Finalmente o dia chegou. A OMS declarou o fim da emergência mundial de saúde pública, provocada pela Covid-19. Em Portugal, estes três exigentes anos significaram 5.6 milhões de casos confirmados e 26.575 mortes.

Estes números não capturam toda a realidade, sofrimento e dificuldade que coletivamente passámos. Tivemos uma pressão sem precedentes nos hospitais, chegamos a ter, só por uma doença, praticamente mil pessoas internadas em cuidados intensivos. Mais do que a nossa capacidade total pré-pandémica! Foi preciso uma enorme mobilização de recursos, de infraestrutura, material de consumo e profissionais, para manter a resposta assistencial a funcionar.

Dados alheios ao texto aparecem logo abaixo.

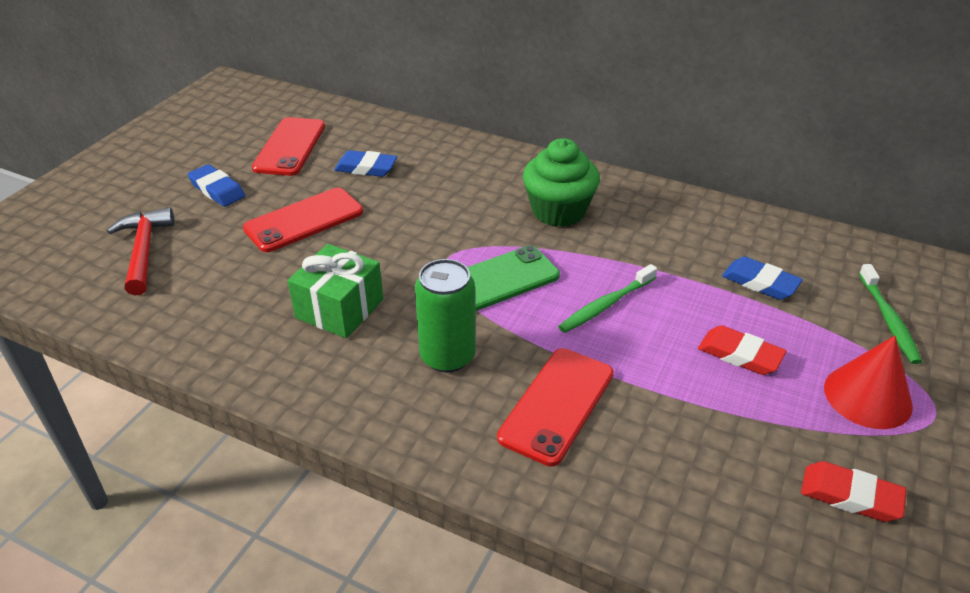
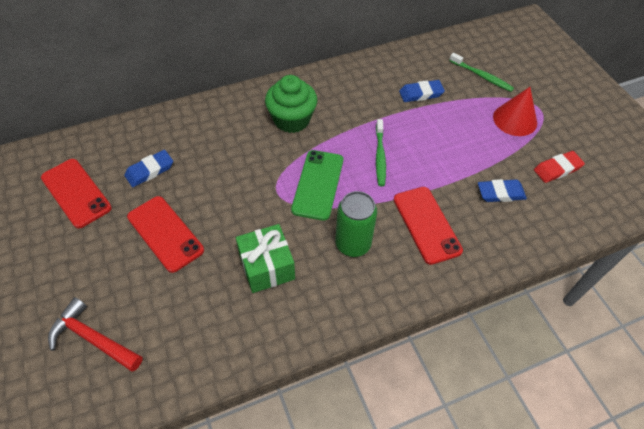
camera: 50 degrees left, 15 degrees up
(217, 189) = (74, 259): blue eraser -> blue eraser (500, 193)
(304, 220) = (165, 233): red phone -> red phone turned 45 degrees counterclockwise
(740, 355) = (456, 137): red eraser -> none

A nível mundial, a Covid-19 foi a terceira maior causa de morte. Por toda a Europa, com as notáveis exceções da Noruega e Islândia, a doença causada pelo Sars-Cov-2 esteve sempre nas cinco maiores causas de morte. No Brasil, Peru ou em alguns estados dos EUA, as contas finais revelam que a Covid-19 foi mesmo a maior causa de morte. A rápida evolução viral não ajudou a melhorar estas contas. O terrível mês de janeiro 2021, causado essencialmente por má liderança alimentada pelo excesso de confiança, foi consequência direta da primeira variante, a agora longínqua e extinta alfa.

Fomos um exemplo mundial na forma como executamos o nosso plano de vacinação. Os profissionais e a população foram extraordinários na forma como desempenharam o seu papel, garantido que a situação epidemiológica em Portugal rapidamente apresentasse melhorias. Portugal doou cerca de 7 milhões de doses, dando um contributo para a saúde global superior ao seu peso.

Este capítulo terminou. Está na hora de o reler criticamente. Muitas das nossas ações foram bem decididas, à luz do conhecimento que se sabia na altura. Outras vieram a comprovar-se que não foram tão felizes. Precisamos desta análise aprofundada, de um verdadeiro relatório independente sobre o nosso desempenho durante a pandemia. Teremos mais problemas de saúde pública no futuro, pelo que será essencial produzir uma reflexão séria com as lições que retiramos da resposta à Covid-19. De uma forma simples, este relatório deve responder a estas duas questões: O que correu bem e deve ser mantido? O que não correu bem e deve ser alterado?

Podemos ir mais longe na reflexão, pensando na forma como a preparação pandémica é efetuada e planeada. O problema não é exclusivo nacional, mas a Covid-19 expôs as grandes lacunas que existem na preparação para emergências de saúde pública. Ao ritmo que o mundo investia na preparação pandémica, seriam precisos 500 anos para cobrir o custo que tivemos com a pandemia. Podemos certamente fazer melhor. Desde melhores programas de vigilância epidemiológica, aumentar as reservas de materiais de consumo clínico, investir em sistemas informáticos capazes de processar a enorme quantidade de informação que é necessária, e garantir o acesso equitativo a tecnologias, medicação e vacinas necessárias para combater a pandemia. Sem esquecer a necessidade urgente de formar e reter os profissionais de saúde. Os vírus não conhecem fronteiras e aproveitam-se das fragilidades que as sociedades criam. Num mundo onde a maior fragilidade é a ausência de solidariedade, será sem dúvida esta a porta de entrada de futuras ameaças microbiológicas.

Foi com enorme esforço e sofrimento que ultrapassámos esta ameaça, vamos retirar as lições necessárias para que não tenhamos de passar pelo mesmo no futuro.